The perceived poor quality of products manufactured in Nigeria, as well as those imported from countries in Asia, has raised serious questions regarding the regulatory performance of the Standard Organisation of Nigeria (SON), a body charged with ensuring that goods meet industry standards.
The Act No.56 of 1971 establishing the SON, which was reviewed in 1976 and 1990, stipulates the responsibilities of the organisation to include: undertaking investigations as necessary into the quality of facilities, materials and products in Nigeria, and establishing a quality assurance system, including certification of factories, products and laboratories; compiling an inventory of products requiring standardisation; registering and regulating standard marks and specification; and ensuring reference standards for calibration and verification of measures and measuring instrument, among others.
In spite of these clearly stated responsibilities of the SON, products imported from Asia, particularly China, ranging from household to industrial, have a dismally short lifespan. Industry analysts are equally perturbed that local manufacturers themselves are consistently reducing the quality of their products, as a survival strategy, in order to enable their prices compete favourably with those of imports.
The consequence of this is that the average lifespan of goods manufactured locally and imported ones is about six months, quality assurance experts say. They add that this implies that Nigerians are paying much for little. To these analysts, this raises questions as to whether the SON is overburdened with regulatory responsibilities or is short on capacity or the will to pursue its full mandate.
“I see this as an oversight on the part of the SON, though some may say the body is overburdened. I say this because SON gives importers and local manufacturers an easy pass,” said Samuel Oyigbo, a lawyer and quality assurance expert.
“I am not sure whether the organisation carries out periodic tests of local products to see if there is an alteration to standards. Again, Nigerians keep paying more for Chinese products that last for an average of six months,” he added.
Findings have shown that there is a drop in the quality of locally-made goods when compared with what was obtainable in the 1980s, 1990s and up to the 2000s.

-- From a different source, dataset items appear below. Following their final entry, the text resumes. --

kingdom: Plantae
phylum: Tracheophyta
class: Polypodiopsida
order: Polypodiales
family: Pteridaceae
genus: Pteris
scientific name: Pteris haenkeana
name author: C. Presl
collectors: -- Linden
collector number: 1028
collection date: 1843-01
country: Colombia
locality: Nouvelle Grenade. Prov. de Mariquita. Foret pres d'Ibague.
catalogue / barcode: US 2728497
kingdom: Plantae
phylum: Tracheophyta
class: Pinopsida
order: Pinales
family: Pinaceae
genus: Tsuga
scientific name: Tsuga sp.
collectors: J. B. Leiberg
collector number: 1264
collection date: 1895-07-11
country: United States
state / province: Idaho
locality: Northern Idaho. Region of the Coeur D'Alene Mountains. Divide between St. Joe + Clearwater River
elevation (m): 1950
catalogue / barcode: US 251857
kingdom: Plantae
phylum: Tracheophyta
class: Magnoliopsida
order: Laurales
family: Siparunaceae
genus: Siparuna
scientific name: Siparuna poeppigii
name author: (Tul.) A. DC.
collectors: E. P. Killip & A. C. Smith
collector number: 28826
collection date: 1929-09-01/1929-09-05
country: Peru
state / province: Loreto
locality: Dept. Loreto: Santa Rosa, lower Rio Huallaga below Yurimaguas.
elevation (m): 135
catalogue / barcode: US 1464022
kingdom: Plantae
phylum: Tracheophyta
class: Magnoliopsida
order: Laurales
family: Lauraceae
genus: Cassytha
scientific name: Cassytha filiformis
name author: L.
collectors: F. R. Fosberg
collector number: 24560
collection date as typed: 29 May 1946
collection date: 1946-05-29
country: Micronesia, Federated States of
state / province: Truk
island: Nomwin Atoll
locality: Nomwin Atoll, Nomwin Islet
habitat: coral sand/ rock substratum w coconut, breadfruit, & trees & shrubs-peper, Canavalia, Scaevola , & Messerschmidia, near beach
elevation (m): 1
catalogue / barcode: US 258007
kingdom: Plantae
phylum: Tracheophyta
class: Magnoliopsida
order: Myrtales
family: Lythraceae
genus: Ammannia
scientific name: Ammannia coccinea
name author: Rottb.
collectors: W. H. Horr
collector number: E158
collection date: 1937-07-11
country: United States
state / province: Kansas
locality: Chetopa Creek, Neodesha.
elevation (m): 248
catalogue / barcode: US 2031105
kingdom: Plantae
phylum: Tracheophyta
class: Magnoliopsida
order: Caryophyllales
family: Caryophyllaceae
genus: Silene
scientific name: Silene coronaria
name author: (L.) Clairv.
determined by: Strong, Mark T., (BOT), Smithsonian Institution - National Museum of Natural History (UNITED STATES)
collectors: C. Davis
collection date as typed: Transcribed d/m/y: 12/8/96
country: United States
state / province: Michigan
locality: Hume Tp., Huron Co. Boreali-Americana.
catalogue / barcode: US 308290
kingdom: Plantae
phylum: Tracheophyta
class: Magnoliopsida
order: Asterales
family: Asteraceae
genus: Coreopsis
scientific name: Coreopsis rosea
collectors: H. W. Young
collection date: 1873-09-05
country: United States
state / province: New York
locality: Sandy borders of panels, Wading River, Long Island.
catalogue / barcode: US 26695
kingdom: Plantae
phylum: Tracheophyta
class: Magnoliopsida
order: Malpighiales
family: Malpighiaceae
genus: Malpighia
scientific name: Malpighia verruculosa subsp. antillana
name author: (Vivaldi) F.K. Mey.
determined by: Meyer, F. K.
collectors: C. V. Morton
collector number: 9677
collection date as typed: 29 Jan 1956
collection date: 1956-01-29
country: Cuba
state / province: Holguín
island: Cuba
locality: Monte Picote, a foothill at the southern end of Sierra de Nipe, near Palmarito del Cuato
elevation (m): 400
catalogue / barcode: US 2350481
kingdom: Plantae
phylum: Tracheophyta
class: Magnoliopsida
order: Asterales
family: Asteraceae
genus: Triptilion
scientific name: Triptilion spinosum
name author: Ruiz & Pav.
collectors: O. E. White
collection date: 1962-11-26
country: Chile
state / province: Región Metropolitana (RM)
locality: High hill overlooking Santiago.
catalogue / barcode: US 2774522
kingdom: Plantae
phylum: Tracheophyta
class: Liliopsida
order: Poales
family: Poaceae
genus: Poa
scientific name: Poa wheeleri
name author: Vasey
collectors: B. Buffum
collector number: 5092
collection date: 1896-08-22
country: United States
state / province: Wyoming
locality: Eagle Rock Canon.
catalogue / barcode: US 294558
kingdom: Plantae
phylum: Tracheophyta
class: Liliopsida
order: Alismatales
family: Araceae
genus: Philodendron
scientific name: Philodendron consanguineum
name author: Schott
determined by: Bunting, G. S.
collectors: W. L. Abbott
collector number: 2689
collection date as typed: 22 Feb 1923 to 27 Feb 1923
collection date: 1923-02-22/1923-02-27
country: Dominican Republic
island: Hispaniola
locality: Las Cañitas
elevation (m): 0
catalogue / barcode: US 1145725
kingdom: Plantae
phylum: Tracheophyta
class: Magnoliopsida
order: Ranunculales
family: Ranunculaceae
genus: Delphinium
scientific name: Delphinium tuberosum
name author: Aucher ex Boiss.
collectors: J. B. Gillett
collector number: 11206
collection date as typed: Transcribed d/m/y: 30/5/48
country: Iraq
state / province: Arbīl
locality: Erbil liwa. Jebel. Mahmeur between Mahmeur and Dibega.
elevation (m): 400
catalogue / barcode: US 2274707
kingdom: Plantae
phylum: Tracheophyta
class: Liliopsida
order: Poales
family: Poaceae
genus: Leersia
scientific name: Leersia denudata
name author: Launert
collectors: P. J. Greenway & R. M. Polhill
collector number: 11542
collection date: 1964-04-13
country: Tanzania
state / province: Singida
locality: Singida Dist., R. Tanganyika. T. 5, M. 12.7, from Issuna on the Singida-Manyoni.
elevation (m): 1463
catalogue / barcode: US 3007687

The more worrisome part is lack of strong quality control measures for imports from China and its neighbours.
The International Monetary Fund (IMF) recently highlighted the danger of Nigeria’s exposure to China, underlining that the country would be worse for it in situations of economic exigency in China.
But Guo Kun, Chinese consul-general to Nigeria, recently blamed Nigerian entrepreneurs for imports of substandard goods as they move to his country to tell manufacturers to reduce products quality so as to make gain.
“These host factories do not want to produce for them. But Nigerians would go to many factories, at least they can find one or two factories to make for them sub-standard goods and they bring them back to Nigeria,” he said at an interactive session with the Nigerian Institute of International Affairs (NIIA).
But economic players see this as sabotage, saying Chinese manufacturers are deliberately doing a lot of harm to the Nigerian economy, in collaboration with their Nigerian counterparts, as they cannot export such products into countries with strong regulatory bodies.
“They cannot do this in many African countries. But this place is an all-comers affair,” said Ike Ibeabuchi, chief executive officer, MD Services Limited, who lived in China for 12 years.
Recently, the issue of cement quality generated much fuss in the media, with some analysts blaming low cement quality for building collapses. But Dangote and other major manufacturers came out to dismiss the insinuation, stating that their products meet international standards; that they produce 42.5 grade cement rather than 32.5 as being alleged.
But experts say the SON should wake up to its responsibility, even if there are indications that the country’s cement industry has remained strong.
“It is the role of the SON to ensure that manufacturers meet the standards. They can go in there, take samples, test and report back. But I expect that cement manufacturers should give certificates of consignment, specifying the strength of cement, given that we have different classes of cement,” said Victor Oyenuga, former president, Nigerian Institution of Structural Engineers, in an interview with BusinessDay.